Spotted from space: danger penguins

Scientists accidentally stumbled upon one of the largest colonies of Adélie penguins when massive patches of their poop, or the more scientific and less giggle-inducing ‘guano’ showed up on pictures taken from space.

The penguins are situated on the Danger Islands: small rocky peninsulas on the northerly point of the Antarctic. The islands are notoriously hard to get to, hence their ominous name, which is part of the reason scientists haven’t found this super-colony of over 1.5 million birds before.

Dr Tom Hart, team member from Oxford University admits that this was ‘a classic case of finding something where no-one really looked’.

After receiving sharper images from the American Landsat spacecraft, scientists decided that the treacherous journey would be worth their while and sent a team out to count the colony properly. The most effective counting technique was to deploy drones, taking pictures every second, which were then stitched together to form the larger picture of the colony as a whole. This method also allows both 2D and 3D imaging.

The colony was so big that the team found they were not able to count them by hand and employed software to do the actual counting, with results showing the islands supporting 751,527 pairs of Adélie penguins, the 3rd and 4th largest colonies in the world. These numbers have increased the region’s known abundance of Adélie penguins by a massive 70 percent.

This research is important for scientists as it was believed that Adélie penguins were in decline. On the western side of the Antarctic peninsula, colonies were found to be decreasing; this is thought to be due to the reduction of sea-ice that host the penguin’s main prey, krill.
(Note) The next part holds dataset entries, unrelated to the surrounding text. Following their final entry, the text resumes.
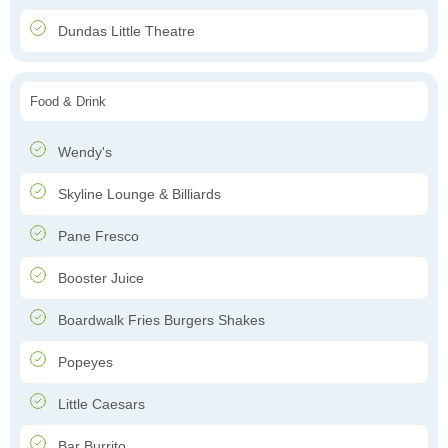
Dundas Little Theatre
Food & Drink
Wendy's
Skyline Lounge & Billiards
Pane Fresco
Booster Juice
Boardwalk Fries Burgers Shakes
Popeyes
Little Caesars
Bar Burrito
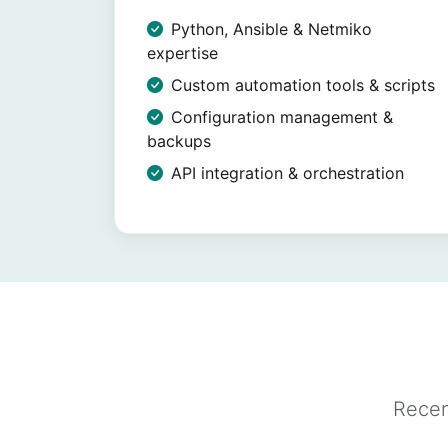
Python, Ansible & Netmiko
expertise
Custom automation tools & scripts
Configuration management &
backups
API integration & orchestration
Recen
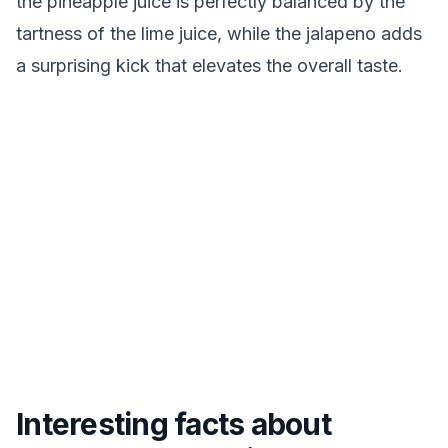
the pineapple juice is perfectly balanced by the
tartness of the lime juice, while the jalapeno adds
a surprising kick that elevates the overall taste.
Interesting facts about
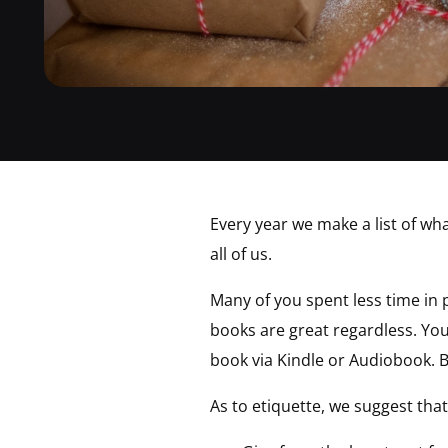
Every year we make a list of wha
all of us.
Many of you spent less time in p
books are great regardless. You 
book via Kindle or Audiobook. B
As to etiquette, we suggest that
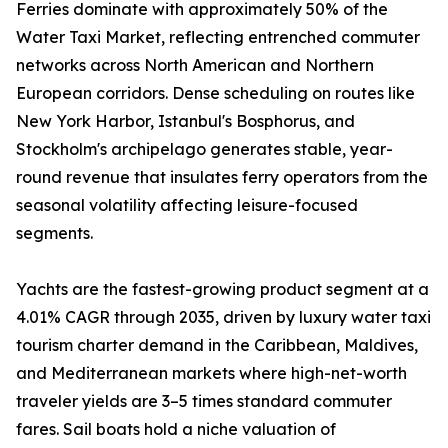
Ferries dominate with approximately 50% of the
Water Taxi Market, reflecting entrenched commuter
networks across North American and Northern
European corridors. Dense scheduling on routes like
New York Harbor, Istanbul's Bosphorus, and
Stockholm's archipelago generates stable, year-
round revenue that insulates ferry operators from the
seasonal volatility affecting leisure-focused
segments.
Yachts are the fastest-growing product segment at a
4.01% CAGR through 2035, driven by luxury water taxi
tourism charter demand in the Caribbean, Maldives,
and Mediterranean markets where high-net-worth
traveler yields are 3–5 times standard commuter
fares. Sail boats hold a niche valuation of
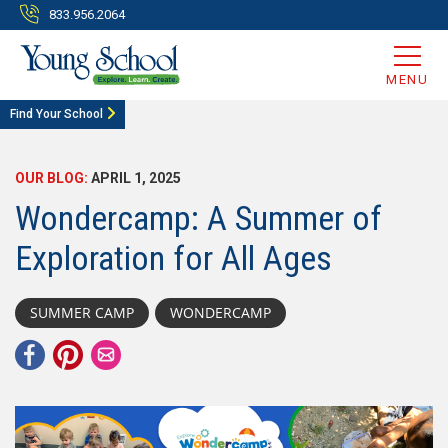
833.956.2064
MENU
Find Your School
OUR BLOG:
APRIL 1, 2025
Wondercamp: A Summer of
Exploration for All Ages
SUMMER CAMP
WONDERCAMP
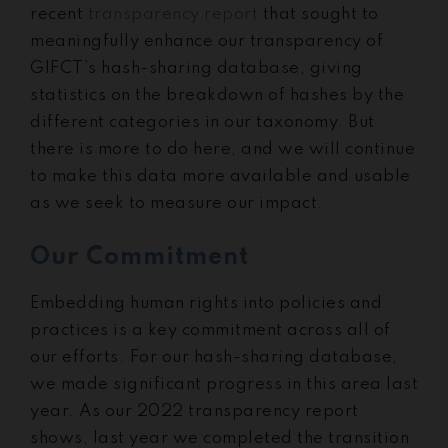
recent
transparency report
that sought to
meaningfully enhance our transparency of
GIFCT’s hash-sharing database, giving
statistics on the breakdown of hashes by the
different categories in our taxonomy. But
there is more to do here, and we will continue
to make this data more available and usable
as we seek to measure our impact.
Our Commitment
Embedding human rights into policies and
practices is a key commitment across all of
our efforts. For our hash-sharing database,
we made significant progress in this area last
year. As our 2022 transparency report
shows, last year we completed the transition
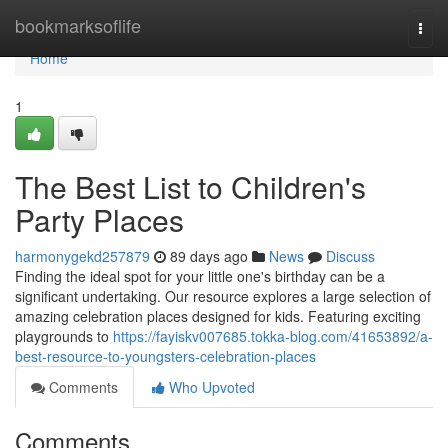
Home
bookmarksoflife
Togg
navi
Home
1
The Best List to Children's
Party Places
harmonygekd257879
89 days ago
News
Discuss
Finding the ideal spot for your little one's birthday can be a
significant undertaking. Our resource explores a large selection of
amazing celebration places designed for kids. Featuring exciting
playgrounds to
https://fayiskv007685.tokka-blog.com/41653892/a-
best-resource-to-youngsters-celebration-places
Comments
Who Upvoted
Comments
A study published in 2016 reported that up to 60percent of the current habitat for these penguins, one of two true Antarctic species, may be uninhabitable for them by the end of the century.
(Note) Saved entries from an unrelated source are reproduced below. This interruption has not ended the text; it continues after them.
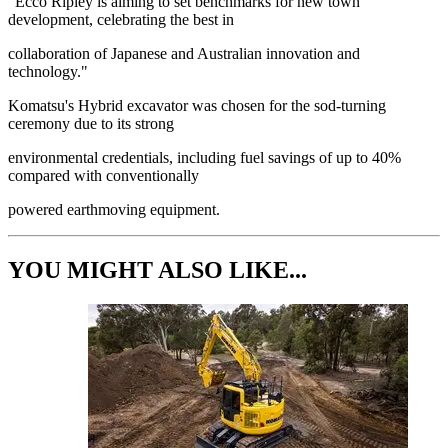
"Ecco Ripley is aiming to set benchmarks for new town
development, celebrating the best in
collaboration of Japanese and Australian innovation and
technology."
Komatsu's Hybrid excavator was chosen for the sod-turning
ceremony due to its strong
environmental credentials, including fuel savings of up to 40%
compared with conventionally
powered earthmoving equipment.
YOU MIGHT ALSO LIKE...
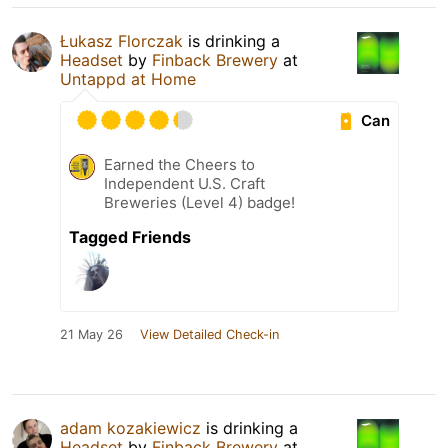
Łukasz Florczak
is drinking a
Headset
by
Finback Brewery
at
Untappd at Home
Can
Earned the Cheers to
Independent U.S. Craft
Breweries (Level 4) badge!
Tagged Friends
21 May 26
View Detailed Check-in
adam kozakiewicz
is drinking a
Headset
by
Finback Brewery
at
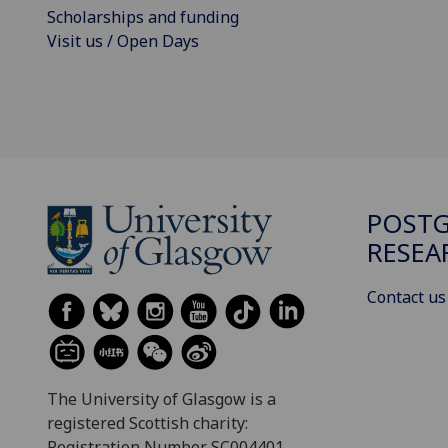
Scholarships and funding
Visit us / Open Days
POST
RESEA
Contact us
The University of Glasgow is a
registered Scottish charity:
Registration Number SC004401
The warming of the sea and melting of ice also brings higher rainfall, destroying nests, drowning eggs and freezing chicks to death. One particular colony near the US research hub Palmer Station saw declines of over 80 percent.
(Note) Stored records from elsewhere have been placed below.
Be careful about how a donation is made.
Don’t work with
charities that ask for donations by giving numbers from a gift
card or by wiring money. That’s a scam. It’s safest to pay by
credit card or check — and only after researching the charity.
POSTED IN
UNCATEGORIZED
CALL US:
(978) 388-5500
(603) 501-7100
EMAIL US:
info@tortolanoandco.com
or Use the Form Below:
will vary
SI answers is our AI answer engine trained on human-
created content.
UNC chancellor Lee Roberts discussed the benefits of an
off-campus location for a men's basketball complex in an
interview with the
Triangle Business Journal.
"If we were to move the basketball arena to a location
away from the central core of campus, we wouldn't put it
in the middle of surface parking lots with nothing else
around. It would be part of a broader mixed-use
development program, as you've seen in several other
However, the finding of this new super colony brings a silver lining, showing that there are safe havens for these penguins that continue to host enough krill to support the massive numbers present. Though satellites have formed a massive part of finding and investigating these new colonies, the next steps will involve the team getting their boots dirty on the island.

Heather Lynch, biostatistician at Stony Brook University, New York, and head of the team, has revealed their next steps will involve collecting tissue and soil samples to reveal how long the penguins have lived on the island.

She stated: “at the end of the day, we’re going to get the best data on the ground. We can’t just hang up our boots and do it all in space.”